Boyle ist entsetzt über das, was in seinem Land abgeht, dabei gäbe es zukunftsträchtige Vorschläge, zum Beispiel die, "über eine neue Energiewirtschaft neue Jobs zu schaffen. Wind und Solarenergie, energieeffiziente Häuser, elektrisch oder besser noch mit Wasserstoff betriebene Autos. All das ist möglich, aber", so wettert T. C. Boyle, "Leute wie Mitch McConnell oder Trump scheren sich einen Dreck um die Umwelt. Sie kümmert nur ihre Macht, ihr Geld und wer sie bezahlt. Und das ist die Großindustrie."
Mehr als potenzielle Terroristen fürchte er die Regierung im Weißen Haus, "die Tag für Tag unsere Freiheiten einschränkt und gleichzeitig der Industrie erlaubt, jeglichen Fortschritt, den wir in der Umweltpolitik erreicht haben, zunichte zu machen."
Die Pressefreiheit in Europa ist unterschiedlich bedroht
Unter der Überschrift "Organversagen" wendet sich Alex Rühle in der SÜDDEUTSCHEN ZEITUNG der Frage zu: "Wie steht es um die Presse in Europa?" Er konstatiert: "Die Freiheit ist unterschiedlich bedroht."
Zu diesem Schluss kommt er im Gespräch mit drei Journalistinnen und Journalisten. Márton Gergely aus Budapest berichtet: "Die freie Presselandschaft ist vernichtet – die Pressefreiheit noch nicht." Der Unterschied sei wichtig, betont er.
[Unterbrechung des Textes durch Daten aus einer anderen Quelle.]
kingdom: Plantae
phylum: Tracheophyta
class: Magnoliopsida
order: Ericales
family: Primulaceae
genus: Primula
Sie hätten keine russisch-türkischen Verhältnisse, Orban sei geschickt. Bartusz Wielinski aus Warschau ergänzt: "Uns hat man auch versucht, ökonomisch auszuhungern. Es wurden alle staatlichen Gazeta-Wyborcza-Abos gestrichen."
Es gab dann zwar Entlassungen, aber sie hätten überlebt. Nina Horaczek, Chefreporterin der Wiener Wochenzeitung "Falter", gibt zu bedenken, von all dem seien sie zwar "noch ein ordentliches Stück entfernt, aber es ging zuletzt in diese Richtung. Von der Regierung wurde versucht zu steuern, worüber wir berichten." Diagnose, siehe Überschrift: Organversagen.